Bacaan untuk Ditelaah =>
□ □ □

Senior Manager Terrestrial Program CI Indonesia Anton Ario mengungkapkan bahwa pihaknya dan BBKSDA membutuhkan waktu melakukan identifikasi yang benar untuk mengetahui jumlah individu macan tutul di Guntur Papandayan, sehingga publikasi baru dapat dilakukan bulan April.  “Setiap individu Macan tutul jawa dapat dibedakan satu sama lain berdasarkan ukuran tubuh, jenis kelamin dan pola totol di tubuh masing-masing individu,” kata Anton.  Berdasarkan hasil identifikasi itu, terdeteksi 10 individu yang terdiri dari 3 individu jantan dewasa, dan 7 individu betina dewasa. Perangkap kamera menghasilkan jumlah total foto satwa sebanyak 1.214 foto, diantaranya macan tutul jawa sebanyak 83 foto.  Selama periode pemasangan camera trap di KPHK Guntur Papandayan   diperoleh 26 jenis satwa, 21 diantaranya jenis mamalia, dan 5 jenis burung.

Menurut Anton hasil perangkap kamera menggambarkan bahwa KPHK Guntur Papandayan masih merupakan habitat macan tutul jawa yang cukup baik, walaupun kawasan itu mendapatkan tekanan dari perambahan hutan dan laju pertambahan penduduk di sekitarnya.  Gunung Guntur dan Papandayan adalah bagian dari salah satu lanskap penting bagi kawasan prioritas konservasi di Jawa Barat yang berisi keanekaragaman flora dan rumah bagi beberapa spesies satwa unik dan terancam punah seperti Owa jawa (Hylobates moloch), Surili (Presbytis comata), Elang jawa (Nisaetus bartelsi), Macan tutul jawa (Panthera pardus melas) dan Jawa kukang (Nycticebus javanicus).

Sebagai pelengkap gambaran lokasi survei, KPHK Guntur Papandayan terletak pada dua wilayah kabupaten yaitu Kabupaten Bandung dan Garut.  KPHK merupakan wilayah pengelolaan hutan yang seluruh atau sebagian besar wilayahnya terdiri dari hutan konservasi yang dikelola secara efisien untuk menunjang sistem penyangga kehidupan, mengawetkan keanekaragaman hayati dan memanfaatkannya secara lestari.  Penetapan KPHK Guntur Papandayan berdasarkan keputusan Menteri Kehutanan RI No: SK.984/Menhut-II/2013, tentang penetapan wilayah Kesatuan Pengelolaan Hutan Konservasi Guntur Papandayan, yang terletak di Kabupaten Bandung dan Kabupaten Garut, Jawa Barat seluas ± 15.318 hektar.

□ □ □

Petunjuk Tugas =>
a. Menurut bacaan tentang macan tutul jawa di Guntur Papandayan, berapa individu macan tutul jawa yang terdeteksi dan bagaimana komposisi jenis kelaminnya?
b. Berdasarkan bacaan tentang macan tutul jawa di Guntur Papandayan, jelaskan dalam satu sampai tiga kalimat mengapa publikasi hasil survei baru dapat dilakukan pada bulan April.
c. Ringkaslah bacaan tentang macan tutul jawa di Guntur Papandayan dalam dua kalimat.
Daftar ini adalah bahan tersendiri yang terpisah dari bacaan.

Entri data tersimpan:
□ □ □

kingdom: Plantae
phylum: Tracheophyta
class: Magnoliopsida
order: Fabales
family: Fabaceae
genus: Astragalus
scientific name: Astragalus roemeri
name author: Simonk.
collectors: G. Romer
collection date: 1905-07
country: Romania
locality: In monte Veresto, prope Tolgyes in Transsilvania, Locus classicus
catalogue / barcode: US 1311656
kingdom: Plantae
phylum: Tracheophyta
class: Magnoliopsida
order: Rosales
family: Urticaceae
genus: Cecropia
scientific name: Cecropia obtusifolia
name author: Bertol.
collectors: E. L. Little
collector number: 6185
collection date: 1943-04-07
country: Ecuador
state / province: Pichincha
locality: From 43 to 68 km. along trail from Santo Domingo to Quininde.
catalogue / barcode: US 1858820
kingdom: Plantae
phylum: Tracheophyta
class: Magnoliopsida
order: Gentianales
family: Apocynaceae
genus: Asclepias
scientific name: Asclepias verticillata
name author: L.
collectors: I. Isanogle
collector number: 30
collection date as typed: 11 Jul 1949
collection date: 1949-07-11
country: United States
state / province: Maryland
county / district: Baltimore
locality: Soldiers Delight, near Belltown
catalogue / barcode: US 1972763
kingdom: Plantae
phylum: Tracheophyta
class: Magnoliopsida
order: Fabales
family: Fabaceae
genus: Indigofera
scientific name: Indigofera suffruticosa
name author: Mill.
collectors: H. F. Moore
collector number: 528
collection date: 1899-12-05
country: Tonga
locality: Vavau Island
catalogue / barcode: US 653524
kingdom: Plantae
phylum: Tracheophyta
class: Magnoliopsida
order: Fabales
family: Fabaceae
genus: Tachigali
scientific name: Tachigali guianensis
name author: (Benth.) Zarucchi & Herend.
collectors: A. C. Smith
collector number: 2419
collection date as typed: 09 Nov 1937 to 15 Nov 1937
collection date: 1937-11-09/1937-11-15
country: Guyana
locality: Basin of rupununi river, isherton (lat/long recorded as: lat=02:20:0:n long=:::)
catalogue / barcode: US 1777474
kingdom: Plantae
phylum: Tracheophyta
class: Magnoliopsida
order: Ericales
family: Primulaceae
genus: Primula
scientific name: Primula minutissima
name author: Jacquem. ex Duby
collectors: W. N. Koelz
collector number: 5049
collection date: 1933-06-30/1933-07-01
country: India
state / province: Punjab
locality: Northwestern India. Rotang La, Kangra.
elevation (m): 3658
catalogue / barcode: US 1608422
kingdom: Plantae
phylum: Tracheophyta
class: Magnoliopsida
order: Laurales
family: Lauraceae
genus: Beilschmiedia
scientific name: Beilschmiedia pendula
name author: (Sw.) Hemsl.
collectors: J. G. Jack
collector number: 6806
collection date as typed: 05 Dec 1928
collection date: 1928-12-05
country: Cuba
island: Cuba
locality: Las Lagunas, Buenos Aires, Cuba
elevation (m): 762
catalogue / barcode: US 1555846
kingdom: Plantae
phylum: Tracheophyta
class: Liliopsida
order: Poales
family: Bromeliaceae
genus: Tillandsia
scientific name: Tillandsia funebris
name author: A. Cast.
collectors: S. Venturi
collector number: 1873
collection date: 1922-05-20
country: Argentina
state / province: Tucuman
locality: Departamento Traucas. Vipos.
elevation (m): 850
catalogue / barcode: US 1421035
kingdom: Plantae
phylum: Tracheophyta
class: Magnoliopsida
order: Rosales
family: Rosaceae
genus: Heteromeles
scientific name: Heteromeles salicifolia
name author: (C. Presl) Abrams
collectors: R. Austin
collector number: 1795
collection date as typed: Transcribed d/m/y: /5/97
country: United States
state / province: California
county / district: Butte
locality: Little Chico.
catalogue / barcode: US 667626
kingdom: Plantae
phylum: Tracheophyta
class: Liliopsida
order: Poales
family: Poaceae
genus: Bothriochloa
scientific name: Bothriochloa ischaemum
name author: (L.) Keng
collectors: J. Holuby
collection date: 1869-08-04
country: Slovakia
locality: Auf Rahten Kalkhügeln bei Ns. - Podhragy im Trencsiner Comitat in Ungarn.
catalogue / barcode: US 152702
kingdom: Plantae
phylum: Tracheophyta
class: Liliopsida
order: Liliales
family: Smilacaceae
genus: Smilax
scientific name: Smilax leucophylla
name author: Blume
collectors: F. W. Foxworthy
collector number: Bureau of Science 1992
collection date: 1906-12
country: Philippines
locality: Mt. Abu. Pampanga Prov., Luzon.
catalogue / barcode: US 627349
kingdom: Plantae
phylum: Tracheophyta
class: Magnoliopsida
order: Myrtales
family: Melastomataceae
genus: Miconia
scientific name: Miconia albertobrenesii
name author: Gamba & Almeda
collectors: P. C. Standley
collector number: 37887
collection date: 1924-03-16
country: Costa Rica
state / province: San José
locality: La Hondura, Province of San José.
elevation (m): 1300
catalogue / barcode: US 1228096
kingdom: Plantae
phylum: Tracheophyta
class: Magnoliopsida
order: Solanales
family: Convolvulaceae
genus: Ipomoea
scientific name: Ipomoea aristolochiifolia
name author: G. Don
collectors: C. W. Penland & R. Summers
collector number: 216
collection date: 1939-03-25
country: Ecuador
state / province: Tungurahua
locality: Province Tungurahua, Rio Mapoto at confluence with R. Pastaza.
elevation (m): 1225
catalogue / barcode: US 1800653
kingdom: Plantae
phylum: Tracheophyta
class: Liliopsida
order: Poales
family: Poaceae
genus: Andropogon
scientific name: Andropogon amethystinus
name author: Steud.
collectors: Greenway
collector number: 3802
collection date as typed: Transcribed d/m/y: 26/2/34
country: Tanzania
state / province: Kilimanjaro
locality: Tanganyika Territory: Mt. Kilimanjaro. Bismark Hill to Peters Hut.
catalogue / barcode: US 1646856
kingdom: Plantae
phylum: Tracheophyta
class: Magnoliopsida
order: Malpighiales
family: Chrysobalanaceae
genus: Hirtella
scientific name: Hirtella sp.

□ □ □

Kunci Jawaban =>
a. Terdeteksi 10 individu, yaitu 3 jantan dewasa dan 7 betina dewasa.

b. CI Indonesia dan BBKSDA membutuhkan waktu untuk melakukan identifikasi yang benar guna mengetahui jumlah individu macan tutul di Guntur Papandayan. Karena itu, publikasi baru dapat dilakukan pada bulan April.

c. Survei perangkap kamera di KPHK Guntur Papandayan, yang terletak di Kabupaten Bandung dan Garut, mendeteksi 10 individu macan tutul jawa dan 26 jenis satwa. Menurut Anton Ario, kawasan itu masih merupakan habitat macan tutul jawa yang cukup baik, walaupun mendapat tekanan dari perambahan hutan dan laju pertambahan penduduk di sekitarnya.